• What the exercise asks:
What is needed is a word-for-word transcription of every record below.

(Working data)

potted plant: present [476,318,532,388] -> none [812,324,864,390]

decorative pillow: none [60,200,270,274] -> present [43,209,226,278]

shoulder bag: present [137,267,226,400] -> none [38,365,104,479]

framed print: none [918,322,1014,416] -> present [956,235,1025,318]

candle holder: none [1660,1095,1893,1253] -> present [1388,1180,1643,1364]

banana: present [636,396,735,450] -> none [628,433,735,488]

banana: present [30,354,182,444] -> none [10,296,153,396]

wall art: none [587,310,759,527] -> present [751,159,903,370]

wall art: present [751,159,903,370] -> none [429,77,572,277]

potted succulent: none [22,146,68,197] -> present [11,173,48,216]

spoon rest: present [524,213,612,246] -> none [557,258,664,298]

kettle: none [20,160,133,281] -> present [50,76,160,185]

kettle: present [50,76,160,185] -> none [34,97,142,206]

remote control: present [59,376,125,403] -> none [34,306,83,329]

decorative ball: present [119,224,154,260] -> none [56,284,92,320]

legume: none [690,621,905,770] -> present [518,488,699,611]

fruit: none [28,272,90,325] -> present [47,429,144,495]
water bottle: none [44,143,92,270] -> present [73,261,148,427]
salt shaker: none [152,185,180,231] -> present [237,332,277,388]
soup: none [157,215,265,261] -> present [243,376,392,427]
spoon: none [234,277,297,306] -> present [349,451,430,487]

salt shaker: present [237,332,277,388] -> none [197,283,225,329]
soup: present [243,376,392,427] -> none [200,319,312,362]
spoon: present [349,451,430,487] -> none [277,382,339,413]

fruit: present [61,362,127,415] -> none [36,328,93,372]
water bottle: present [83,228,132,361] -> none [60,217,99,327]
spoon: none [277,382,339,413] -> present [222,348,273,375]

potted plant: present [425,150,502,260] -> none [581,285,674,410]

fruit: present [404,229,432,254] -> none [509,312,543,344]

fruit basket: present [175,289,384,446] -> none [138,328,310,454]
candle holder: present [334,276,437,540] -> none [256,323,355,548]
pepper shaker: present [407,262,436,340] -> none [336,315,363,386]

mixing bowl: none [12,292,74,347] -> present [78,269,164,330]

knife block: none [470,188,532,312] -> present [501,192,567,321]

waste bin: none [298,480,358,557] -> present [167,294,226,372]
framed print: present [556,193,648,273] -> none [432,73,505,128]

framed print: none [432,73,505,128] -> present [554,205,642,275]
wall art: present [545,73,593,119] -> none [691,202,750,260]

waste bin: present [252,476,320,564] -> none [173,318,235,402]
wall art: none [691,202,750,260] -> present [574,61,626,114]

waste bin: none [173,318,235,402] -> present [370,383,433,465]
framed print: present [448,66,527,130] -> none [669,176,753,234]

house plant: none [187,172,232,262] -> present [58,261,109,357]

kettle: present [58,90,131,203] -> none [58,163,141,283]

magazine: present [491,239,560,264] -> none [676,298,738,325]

(End Working data)

• The answer:
potted plant: present [476,318,532,388] -> none [812,324,864,390]

decorative pillow: none [60,200,270,274] -> present [43,209,226,278]

shoulder bag: present [137,267,226,400] -> none [38,365,104,479]

framed print: none [918,322,1014,416] -> present [956,235,1025,318]

candle holder: none [1660,1095,1893,1253] -> present [1388,1180,1643,1364]

banana: present [636,396,735,450] -> none [628,433,735,488]

banana: present [30,354,182,444] -> none [10,296,153,396]

wall art: none [587,310,759,527] -> present [751,159,903,370]

wall art: present [751,159,903,370] -> none [429,77,572,277]

potted succulent: none [22,146,68,197] -> present [11,173,48,216]

spoon rest: present [524,213,612,246] -> none [557,258,664,298]

kettle: none [20,160,133,281] -> present [50,76,160,185]

kettle: present [50,76,160,185] -> none [34,97,142,206]

remote control: present [59,376,125,403] -> none [34,306,83,329]

decorative ball: present [119,224,154,260] -> none [56,284,92,320]

legume: none [690,621,905,770] -> present [518,488,699,611]

fruit: none [28,272,90,325] -> present [47,429,144,495]
water bottle: none [44,143,92,270] -> present [73,261,148,427]
salt shaker: none [152,185,180,231] -> present [237,332,277,388]
soup: none [157,215,265,261] -> present [243,376,392,427]
spoon: none [234,277,297,306] -> present [349,451,430,487]

salt shaker: present [237,332,277,388] -> none [197,283,225,329]
soup: present [243,376,392,427] -> none [200,319,312,362]
spoon: present [349,451,430,487] -> none [277,382,339,413]

fruit: present [61,362,127,415] -> none [36,328,93,372]
water bottle: present [83,228,132,361] -> none [60,217,99,327]
spoon: none [277,382,339,413] -> present [222,348,273,375]

potted plant: present [425,150,502,260] -> none [581,285,674,410]

fruit: present [404,229,432,254] -> none [509,312,543,344]

fruit basket: present [175,289,384,446] -> none [138,328,310,454]
candle holder: present [334,276,437,540] -> none [256,323,355,548]
pepper shaker: present [407,262,436,340] -> none [336,315,363,386]

mixing bowl: none [12,292,74,347] -> present [78,269,164,330]

knife block: none [470,188,532,312] -> present [501,192,567,321]

waste bin: none [298,480,358,557] -> present [167,294,226,372]
framed print: present [556,193,648,273] -> none [432,73,505,128]

framed print: none [432,73,505,128] -> present [554,205,642,275]
wall art: present [545,73,593,119] -> none [691,202,750,260]

waste bin: present [252,476,320,564] -> none [173,318,235,402]
wall art: none [691,202,750,260] -> present [574,61,626,114]

waste bin: none [173,318,235,402] -> present [370,383,433,465]
framed print: present [448,66,527,130] -> none [669,176,753,234]

house plant: none [187,172,232,262] -> present [58,261,109,357]

kettle: present [58,90,131,203] -> none [58,163,141,283]

magazine: present [491,239,560,264] -> none [676,298,738,325]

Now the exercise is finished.